You can also help by contacting your two U.S. Senators and your Member of Congress.  Calls to Speaker Pelosi and Majority Leader Reid also are helpful.  Senator Reid’s phone number is:  (202) 224-3542.  Speaker Pelosi’s phone number is:  (202) 225-0100.

With appreciation,

Cary Sanders
Having Our Say

Isaac Menashe
California Immigrant Policy Center

The Honorable Nancy Pelosi The Honorable Harry Reid
Speaker of the House       Majority Leader of the United States Senate
H-232, US Capitol     522 Hart Senate Office Building
Washington, DC 20515    Washington, DC 20510

Dear Speaker Pelosi and Majority Leader Reid:

The undersigned immigrant and civil rights organizations urge you to remedy two critical components of comprehensive health insurance reform impacting immigrant populations.

We believe that health insurance reform should benefit everyone in America, and that reform should create a truly inclusive and accessible health care system in which no one is left out.  It is critical that lawfully present immigrants have access to subsidies to purchase insurance on the exchange and are happy that this is included in the Senate health reform bill.  However, in order for very low-income lawful residents to be treated equitably in health reform, they must have full access to Medicaid, which offers strong cost sharing and premium protections. We urge you to ensure lawfully present immigrants are treated fairly as you complete the work of drafting and passing comprehensive health insurance reform by using any tools available to add a provision that would permit lawfully present immigrants to access Medicaid if they are otherwise qualified.
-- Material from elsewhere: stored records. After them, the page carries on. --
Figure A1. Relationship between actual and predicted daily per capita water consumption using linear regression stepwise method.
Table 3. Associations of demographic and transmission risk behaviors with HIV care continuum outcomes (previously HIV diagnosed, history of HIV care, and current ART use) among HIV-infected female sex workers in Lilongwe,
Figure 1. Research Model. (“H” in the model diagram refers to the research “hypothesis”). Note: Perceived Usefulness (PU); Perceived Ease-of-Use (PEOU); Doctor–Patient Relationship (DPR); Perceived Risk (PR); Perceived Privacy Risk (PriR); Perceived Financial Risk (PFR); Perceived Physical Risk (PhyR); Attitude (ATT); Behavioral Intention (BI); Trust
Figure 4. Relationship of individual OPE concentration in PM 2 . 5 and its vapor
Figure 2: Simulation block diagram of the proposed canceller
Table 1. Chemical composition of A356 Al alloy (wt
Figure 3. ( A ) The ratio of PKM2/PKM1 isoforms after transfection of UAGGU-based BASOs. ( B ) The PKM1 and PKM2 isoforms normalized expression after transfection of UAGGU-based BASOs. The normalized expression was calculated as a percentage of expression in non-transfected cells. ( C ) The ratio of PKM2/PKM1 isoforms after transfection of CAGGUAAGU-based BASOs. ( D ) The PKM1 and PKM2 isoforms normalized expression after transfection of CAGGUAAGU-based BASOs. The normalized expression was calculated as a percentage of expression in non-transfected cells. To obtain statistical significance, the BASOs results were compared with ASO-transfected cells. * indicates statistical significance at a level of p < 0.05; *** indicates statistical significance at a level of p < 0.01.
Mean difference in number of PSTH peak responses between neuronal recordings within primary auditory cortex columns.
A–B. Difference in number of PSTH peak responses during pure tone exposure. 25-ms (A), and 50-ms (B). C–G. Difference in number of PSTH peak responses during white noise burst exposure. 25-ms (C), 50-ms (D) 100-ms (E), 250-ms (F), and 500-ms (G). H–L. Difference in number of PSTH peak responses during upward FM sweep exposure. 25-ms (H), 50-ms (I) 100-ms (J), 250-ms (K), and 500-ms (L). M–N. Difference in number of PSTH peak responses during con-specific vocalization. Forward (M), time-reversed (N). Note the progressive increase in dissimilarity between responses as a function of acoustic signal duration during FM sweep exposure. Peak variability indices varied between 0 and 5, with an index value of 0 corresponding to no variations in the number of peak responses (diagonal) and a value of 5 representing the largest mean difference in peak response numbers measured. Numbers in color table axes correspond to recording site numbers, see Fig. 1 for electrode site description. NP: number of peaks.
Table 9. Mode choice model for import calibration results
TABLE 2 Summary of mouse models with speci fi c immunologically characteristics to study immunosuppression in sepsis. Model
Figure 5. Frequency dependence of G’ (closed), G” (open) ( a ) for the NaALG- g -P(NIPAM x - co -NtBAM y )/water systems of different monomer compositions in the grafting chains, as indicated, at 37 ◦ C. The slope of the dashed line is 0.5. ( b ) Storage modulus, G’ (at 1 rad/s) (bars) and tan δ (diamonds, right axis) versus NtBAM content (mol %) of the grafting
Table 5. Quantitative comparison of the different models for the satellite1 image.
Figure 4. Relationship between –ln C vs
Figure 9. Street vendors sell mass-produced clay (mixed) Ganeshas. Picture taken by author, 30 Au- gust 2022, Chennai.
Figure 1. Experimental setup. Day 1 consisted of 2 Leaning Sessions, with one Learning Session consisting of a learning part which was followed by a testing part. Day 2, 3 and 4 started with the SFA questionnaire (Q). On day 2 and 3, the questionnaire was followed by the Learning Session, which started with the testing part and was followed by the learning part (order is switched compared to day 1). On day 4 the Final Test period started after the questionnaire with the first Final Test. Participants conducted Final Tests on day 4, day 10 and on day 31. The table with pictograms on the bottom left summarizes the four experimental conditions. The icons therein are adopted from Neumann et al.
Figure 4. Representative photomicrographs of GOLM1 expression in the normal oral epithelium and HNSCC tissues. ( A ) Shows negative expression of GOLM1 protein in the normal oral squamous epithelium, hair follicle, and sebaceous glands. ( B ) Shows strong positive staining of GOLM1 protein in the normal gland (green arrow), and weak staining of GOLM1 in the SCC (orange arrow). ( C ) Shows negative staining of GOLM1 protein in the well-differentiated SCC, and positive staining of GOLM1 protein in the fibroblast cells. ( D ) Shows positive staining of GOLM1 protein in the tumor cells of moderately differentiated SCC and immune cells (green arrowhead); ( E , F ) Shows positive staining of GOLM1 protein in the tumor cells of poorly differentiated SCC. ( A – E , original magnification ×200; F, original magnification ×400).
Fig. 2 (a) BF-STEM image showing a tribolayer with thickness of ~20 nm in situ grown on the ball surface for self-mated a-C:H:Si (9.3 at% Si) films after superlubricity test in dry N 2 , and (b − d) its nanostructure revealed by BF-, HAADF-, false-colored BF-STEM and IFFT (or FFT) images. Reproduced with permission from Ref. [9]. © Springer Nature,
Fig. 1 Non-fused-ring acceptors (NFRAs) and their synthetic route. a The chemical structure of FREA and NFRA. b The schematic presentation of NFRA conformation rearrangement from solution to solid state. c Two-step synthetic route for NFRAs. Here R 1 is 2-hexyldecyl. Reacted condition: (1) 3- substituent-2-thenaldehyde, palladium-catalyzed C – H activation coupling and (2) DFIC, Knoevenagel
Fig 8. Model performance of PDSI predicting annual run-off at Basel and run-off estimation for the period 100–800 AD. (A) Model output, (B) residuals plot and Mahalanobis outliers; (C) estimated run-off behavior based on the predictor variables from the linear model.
Immigrants contribute to this nation’s workforce, pay their fair share of taxes, and pursue citizenship to its fullest potential.  Yet, under existing law, many low-income legal immigrants must wait five years to obtain Medicaid coverage. The continuation of the five-year Medicaid waiting period for legal immigrants will make it more difficult for them to afford care while at the same time mandating that they purchase insurance. The five-year waiting period precludes individuals from obtaining necessary services to prevent serious medical conditions from worsening.  This type of restriction is not only unfair but also excludes immigrants from a critical safety net that their taxes help support.

We also urge you to amend provisions in the Senate bill that prohibit undocumented immigrants from purchasing unsubsidized insurance products with their own money through new exchanges. These provisions in the Senate legislation will impose a costly new verification system upon each person who seeks coverage through the exchange, whether they are an immigrant or a U.S. citizen.  By removing these provisions you will eliminate an unwieldy bureaucracy and an impractical bar to the insurance marketplace.

The existence of these discriminatory provisions will mean that adequate health coverage will not be available to significant populations – especially the four million U. S. Citizen children who live in mixed status families.   Retaining these provisions will merely shift costs to the general population and ultimately burden us all with poorly designed policies that undercut everyone’s access to affordable health coverage.